▶ Data entries
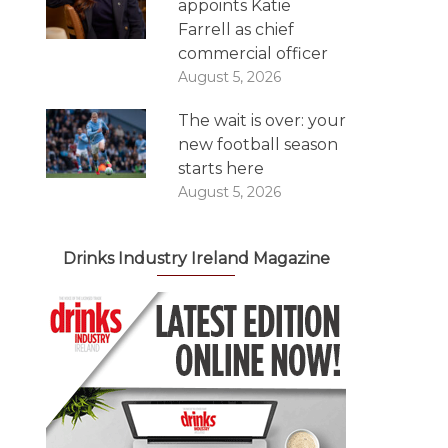
appoints Katie
Farrell as chief
commercial officer
August 5, 2026
The wait is over: your
new football season
starts here
August 5, 2026
Drinks Industry Ireland Magazine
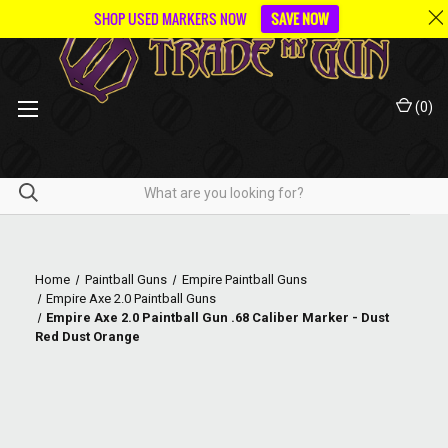
SHOP USED MARKERS NOW
SAVE NOW
(
0
)
Home
Paintball Guns
Empire Paintball Guns
Empire Axe 2.0 Paintball Guns
Empire Axe 2.0 Paintball Gun .68 Caliber Marker - Dust
Red Dust Orange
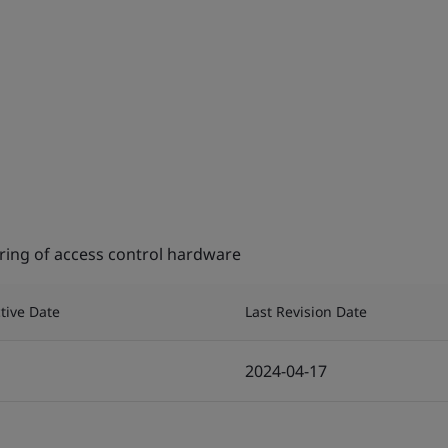
ing of access control hardware
ctive Date
Last Revision Date
2024-04-17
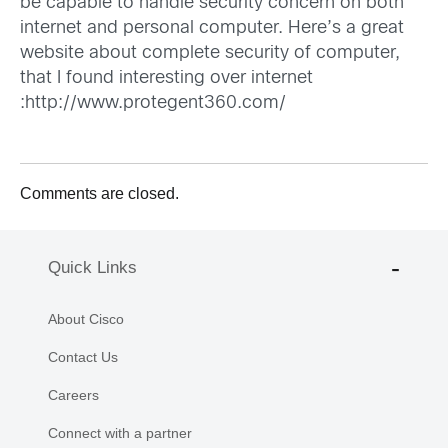
be capable to handle security concern on both
internet and personal computer. Here’s a great
website about complete security of computer,
that I found interesting over internet
:
http://www.protegent360.com/
Comments are closed.
Quick Links
About Cisco
Contact Us
Careers
Connect with a partner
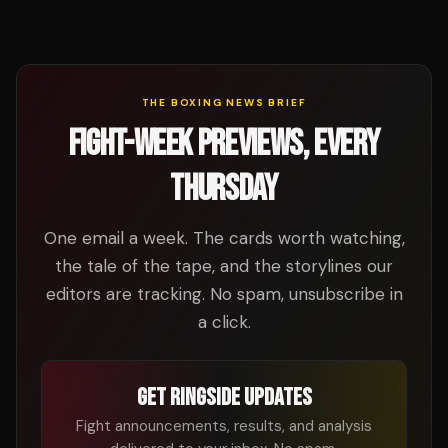
THE BOXING NEWS BRIEF
FIGHT-WEEK PREVIEWS, EVERY
THURSDAY
One email a week. The cards worth watching,
the tale of the tape, and the storylines our
editors are tracking. No spam, unsubscribe in
a click.
GET RINGSIDE UPDATES
Fight announcements, results, and analysis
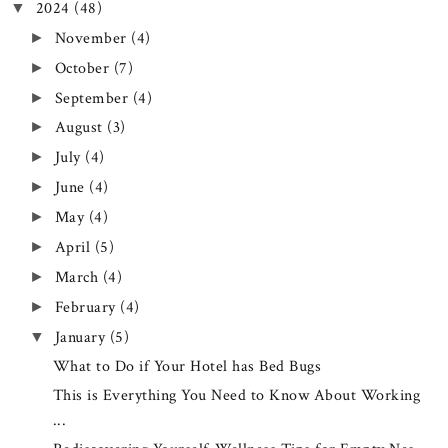
2024
(48)
▼
November
(4)
►
October
(7)
►
September
(4)
►
August
(3)
►
July
(4)
►
June
(4)
►
May
(4)
►
April
(5)
►
March
(4)
►
February
(4)
►
January
(5)
▼
What to Do if Your Hotel has Bed Bugs
This is Everything You Need to Know About Working
...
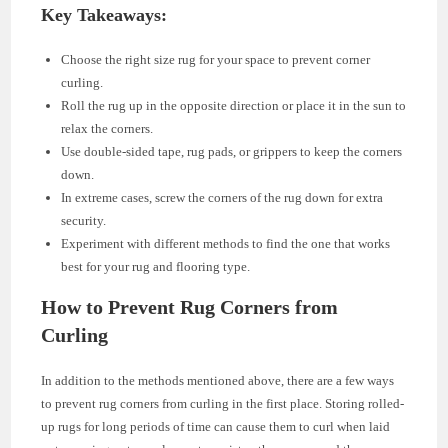
Key Takeaways:
Choose the right size rug for your space to prevent corner
curling.
Roll the rug up in the opposite direction or place it in the sun to
relax the corners.
Use double-sided tape, rug pads, or grippers to keep the corners
down.
In extreme cases, screw the corners of the rug down for extra
security.
Experiment with different methods to find the one that works
best for your rug and flooring type.
How to Prevent Rug Corners from
Curling
In addition to the methods mentioned above, there are a few ways
to prevent rug corners from curling in the first place. Storing rolled-
up rugs for long periods of time can cause them to curl when laid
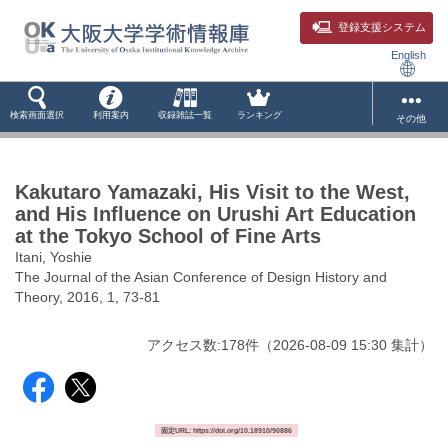
登録支援システム
English
検索画面選択
利用案内
収録雑誌一覧
ランキング
その他
Kakutaro Yamazaki, His Visit to the West,
and His Influence on Urushi Art Education
at the Tokyo School of Fine Arts
Itani, Yoshie
The Journal of the Asian Conference of Design History and
Theory, 2016, 1, 73-81
アクセス数:
178
件
（
2026-08-09
15:30 集計
）
固定URL: https://doi.org/10.18910/90886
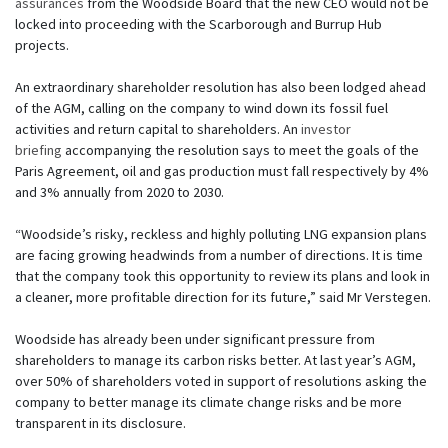
assurances
from the Woodside Board that the new CEO would not be
locked into proceeding with the Scarborough and Burrup Hub
projects.
An extraordinary shareholder resolution has also been lodged ahead
of the AGM, calling on the company to wind down its fossil fuel
activities and return capital to shareholders. An
investor
briefing
accompanying the resolution says to meet the goals of the
Paris Agreement, oil and gas production must fall respectively by 4%
and 3% annually from 2020 to 2030.
“Woodside’s risky, reckless and highly polluting LNG expansion plans
are facing growing headwinds from a number of directions. It is time
that the company took this opportunity to review its plans and look in
a cleaner, more profitable direction for its future,” said Mr Verstegen.
Woodside has already been under significant pressure from
shareholders to manage its carbon risks better. At last year’s AGM,
over 50% of shareholders voted in support of resolutions asking the
company to better manage its climate change risks and be more
transparent in its disclosure.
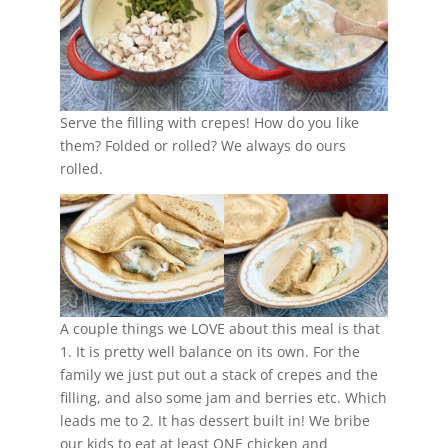
Serve the filling with crepes! How do you like
them? Folded or rolled? We always do ours
rolled.
A couple things we LOVE about this meal is that
1. It is pretty well balance on its own. For the
family we just put out a stack of crepes and the
filling, and also some jam and berries etc. Which
leads me to 2. It has dessert built in! We bribe
our kids to eat at least ONE chicken and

▶ WORK TASK
With the pictures omitted, print the lines above exactly, beginning at the line with "of the AGM, calling" and going on through the line with "A couple things".

▶ OUTPUT FOR THIS TASK
of the AGM, calling on the company to wind down its fossil fuel
activities and return capital to shareholders. An
investor
briefing
accompanying the resolution says to meet the goals of the
Paris Agreement, oil and gas production must fall respectively by 4%
and 3% annually from 2020 to 2030.
“Woodside’s risky, reckless and highly polluting LNG expansion plans
are facing growing headwinds from a number of directions. It is time
that the company took this opportunity to review its plans and look in
a cleaner, more profitable direction for its future,” said Mr Verstegen.
Woodside has already been under significant pressure from
shareholders to manage its carbon risks better. At last year’s AGM,
over 50% of shareholders voted in support of resolutions asking the
company to better manage its climate change risks and be more
transparent in its disclosure.
Serve the filling with crepes! How do you like
them? Folded or rolled? We always do ours
rolled.
A couple things we LOVE about this meal is that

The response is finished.